The misery index might be a good way to allude to economic hardships suffered in the present, but what of the future? To give a feel for this, I’ve propose here the “Miserly” Index.
Accept for the moment the broad sweeping generalization that your well-being is determined by the income you have with which to buy satisfaction. As the old saying goes, “the best things in life are free.” While we can’t put a price on love, we can significantly increase our options to find it with a little more cash. Add to that the health, educational, vacation, and lifestyle possibilities that greater income allows for, and you can see that money does indeed make your world go ‘round.
What factors detract from your income? Taxes are the big one, but inflation also comes to mind. What of government debts? They need to be paid off some day so you probably have that day of reckoning in mind as make your plans today. This latter point is what we refer to as Ricardian equivalence – the idea that government spending is not a “free lunch”, so to speak, and that it will be paid off eventually whether through inflation or taxes.
The Miserly Index (MI) accounts for all three of these factors to give a measure of how these three aspects interact to determine how miserly you can expect to live your life in the future. In short, the MI is the sum of, 1) the inflation rate, 2) the average tax rate, and 3) the present value of the perpetuity payment which would be needed to retire a country’s public debt burden (all expressed as percentages).
In this way all three variables are percentages affecting income, which has the appeal that they can be summed. This is one primary benefit my MI has over its Misery counterpart, to the extent that the Misery Index adds two variables with different units, namely, the percentage of people not working with the percentage increase in prices.

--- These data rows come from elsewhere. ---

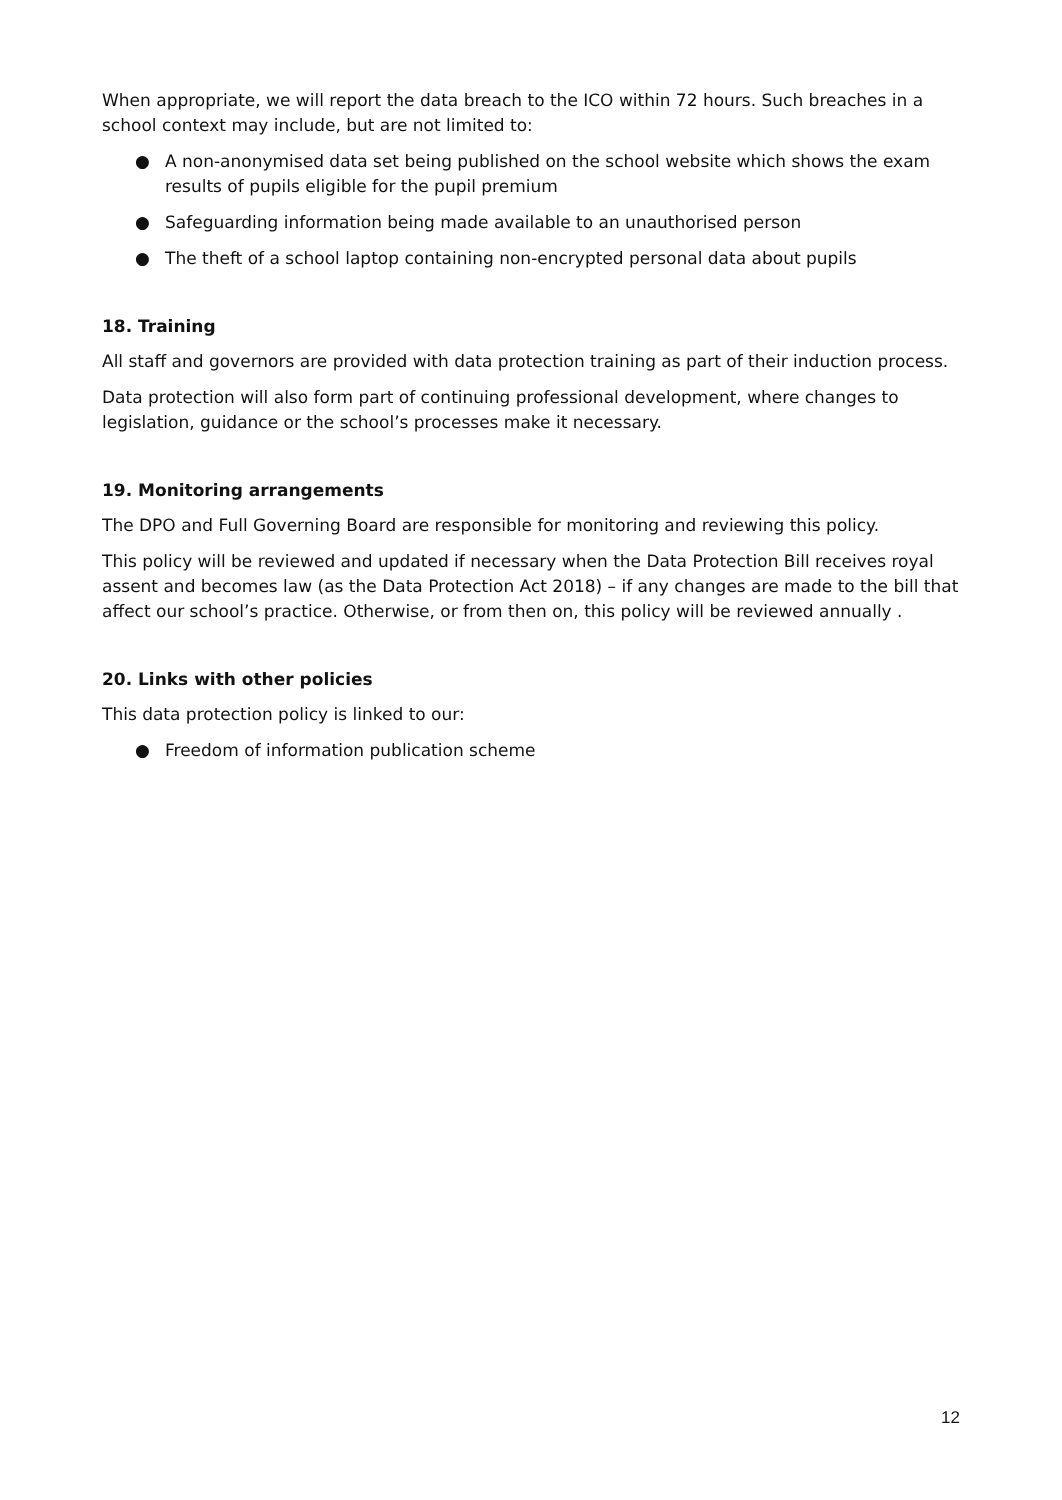When appropriate, we will report the data breach to the ICO within 72 hours. Such breaches in a school context may include, but are not limited to:
● A non-anonymised data set being published on the school website which shows the exam results of pupils eligible for the pupil premium
● Safeguarding information being made available to an unauthorised person
● The theft of a school laptop containing non-encrypted personal data about pupils
18. Training
All staff and governors are provided with data protection training as part of their induction process.
Data protection will also form part of continuing professional development, where changes to legislation, guidance or the school’s processes make it necessary.
19. Monitoring arrangements
The DPO and Full Governing Board are responsible for monitoring and reviewing this policy.
This policy will be reviewed and updated if necessary when the Data Protection Bill receives royal assent and becomes law (as the Data Protection Act 2018) – if any changes are made to the bill that affect our school’s practice. Otherwise, or from then on, this policy will be reviewed annually .
20. Links with other policies
This data protection policy is linked to our:
● Freedom of information publication scheme
12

Thus, the sum of the percentage of lost income due to inflation, plus the percentage of lost income due to taxes, and finally the percentage of lost income due to payment of the current debt (and expected deficits) comprises the Miserly Index. We can see the results for some select Eurozone countries in figure 1
Figure 1: Miserly Index for select Eurozone countries
Notably every single country is more miserable today than it was at the advent of the euro. In some cases this is very apparent. The average Greek citizen can expect to lose 70% of his income due to the combination of debt repayment, inflation and taxes. (The sudden drop since 2011 is only the result of the haircuts imposed on large swaths of Greek government debt.) In Ireland we have a similar phenomenon. The Euro crisis took a heavy toll on Spain in this regard. As recently as 2007 a Spaniard could expect to keep more than 60% of his future income. Today that figure has dropped to roughly 45%, and continued public deficits and low growth prospects compound the problem.
Germany is the only country whose MI has not significantly changed since 2000. Today the average German can still count on giving up about 47% of his future income to inflation, taxes and government debt repayment. Yet, as figure 2 makes clear, the composition of how these future expenses will be paid also counts.
Figure 2: Components of the Miserly Index (2012)
Since the MI is just an extrapolation of current conditions, in all countries the threat of inflation robbing citizens of purchasing power remains low. With inflation within most of Europe running around 2%, the average citizen has little to be alarmed about. At least, not relative to the larger threats looming.
Expected taxes are the biggest cause for concern. Indeed, a German is threatened almost exclusively by future taxes. In some countries the pain of paying off the debts incurred over the past few years will be large. The way things are going in Greece, 25% of future income will need to be dedicated to paying off the country’s debts. Germany is an example at the other end of the spectrum, primarily the result of small deficits coupled with high rates of growth which diminish the future costs of debt repayment.
I offer this case study only in a tongue in cheek way to gauge future unhappiness because of the spend thrift ways of a country’s government in the present. Still, there are some important lessons to take away from it.
First, bills have to be paid sooner or later. Running high deficits might give the illusion that things are going well in the short run, but eventually these bills will get paid – whether through higher inflation, or through taxes. Second, in most countries the rates of taxation are so high as to be the largest concern to citizens moving forward. Finally, and perhaps most importantly, are the expected costs of future inflation. The recession has had the benefit of coinciding with low rates of inflation. This is not for a lack of will on behalf of the central banks of the world to prime the pumps and inject large amounts of liquidity into the markets. Low inflation is also not something we can expect to last forever. The Miserly Index of each of these countries has no higher than 3.3% inflation factored into it (in Italy). From such a low starting point, any upward tick in inflation would have drastic effects in reducing the amount of future income workers can expect to hold on to. If this happens, Europe’s future might be even more miserly than we think.